According to GSEP, one of the greatest global challenges today is that some 1.3 billion people do not have access to reliable, affordable and sustainable electricity supply. "We support the aim of the United Nations to improve the future development prospects of these countries too by solving this issue by 2030. The member companies are prepared to contribute their many years of experience in electricity supply to this process", says Dr. Juergen Grossmann, this year's Chairman of the GSEP.
Since it was founded, the group has promoted the development of sustainable electricity supply, in particular in developing and emerging countries. It offers further education programmes, workshops, grants for gifted students from these countries and deploys pilot projects that are designed to prove the technical, economic and social viability of electricity supply concepts in a certain region, for example. "After 20 years of GSEP we strike a positive balance. So far, GSEP has implemented 55 training projects and 7 pilot projects all over the world, and more are planned. In 2012 alone, there were 600 applications for our grants".

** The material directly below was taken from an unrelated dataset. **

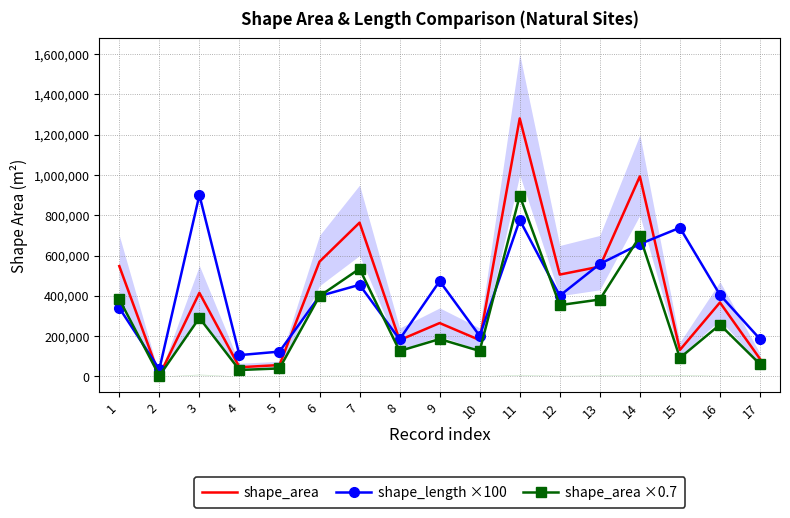

In shape_length ×100, how many points are higher than both neighbors (excluding endpoints)?

5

A major pilot project in recent years was the construction of a wind farm on one of the Galapagos islands, which generates environmentally compatible electricity to replace about half of the electricity there, which was previously produced by diesel generators. This project is being used as a model for the other islands on the archipelago. Currently, the members of the organisation are preparing to connect up two remote villages in Patagonia as well as one of the Maldives. In another interesting pilot project, wind power is being generated in Morocco, which will also be used for electro osmotic desalination of brackish water when load is low.
The United Nations' goal of providing global electricity supply can only be achieved in the form of Public Private Partnerships (PPP). In collaboration with the energy subsidiary of the UN, GSEP therefore carried out a global study last year on how Public Private Partnerships could be supported and what factors have contributed to success in Public Private Partnerships in the past. The study will be published at the GSEP summit in Berlin.
The representatives of the GSEP member companies will be discussing these and other topics with Commissioner for Energy Günther Oettinger, Minister Dr. Philipp Rösler and Maria van der Hoeven (Executive Director der IEA) over the next few days in Berlin.